Aspects of Alice


KidPullingDogInCart, originally uploaded by carolWorldLeader.

There’s just something about Alice that fascinates me. Did you know Alice as a brunette? Everybody always pictures her as a blonde but she’s not. It’s true, her hair’s actually dark.

She’s a very mysterious woman too. You never hear about her. Everybody thinks of her as a young, silly, little girl who played in the garden as a child. It’s hard to think of her as a woman, a woman who gave birth, educated herself, raised a family, and all that. She did so much more than just model, actually, although we tend to remember her as this demure little waif from a far away land who just fell into it one day.

There are pictures of her all over the internet (thanks to his early fascination with all things film-related) yet will still don’t really know how she looks. We know so much about her-we’ve grown used to seeing the world from her eyes, but it’s all vicarious really. It’s like second hand news or like “reading” a newspaper over somebody’s left shoulder on a plane. Nobody really has the whole story. The visions are there but we can’t really see the whole picture.
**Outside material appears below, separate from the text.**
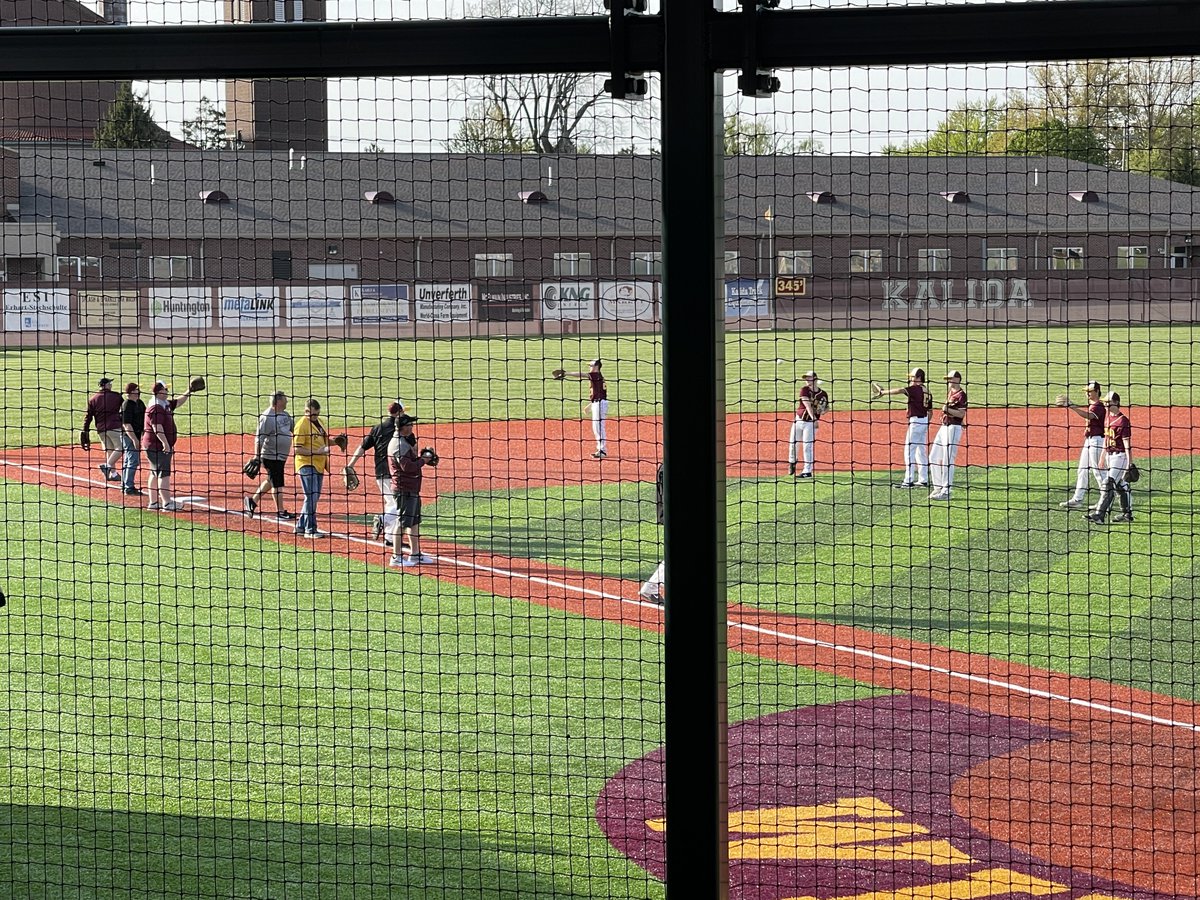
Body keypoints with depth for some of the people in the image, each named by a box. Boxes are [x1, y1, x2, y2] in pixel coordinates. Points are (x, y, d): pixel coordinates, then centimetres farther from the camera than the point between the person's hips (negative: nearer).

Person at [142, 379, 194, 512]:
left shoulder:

Everybody knows all about Alice yet, on some level, there are pieces of her kept private. She’s like an iceberg-the more you learn about her, the more, you come to realize, has been kept hidden over the years. Then you start to wonder if she even exists at all. She’s a hallucination that’s oh so real. She’s like the girl next door, only you know all about her wild streak. She’s demure, intriguing, and a little bit crazy all rolled into one. She’s Alice afterall, what do you expect?

I wish I could meet Alice. To talk to her, to find out what it was like in her time, in her place, in her space. But, alas, as we all know, that can never be.

It’s peculiar that she was a real person, that she even exists, but yet, she’s there. As you turn, page by page, she comes to life, the “real” Alice emerges-the one we all know, the one the movies are made of, the Alice of our dreams, the one who lives on forever in the words of that book. She lives on forever in our imagination.

Goodnight, Ms. Liddell, sleep well, my child.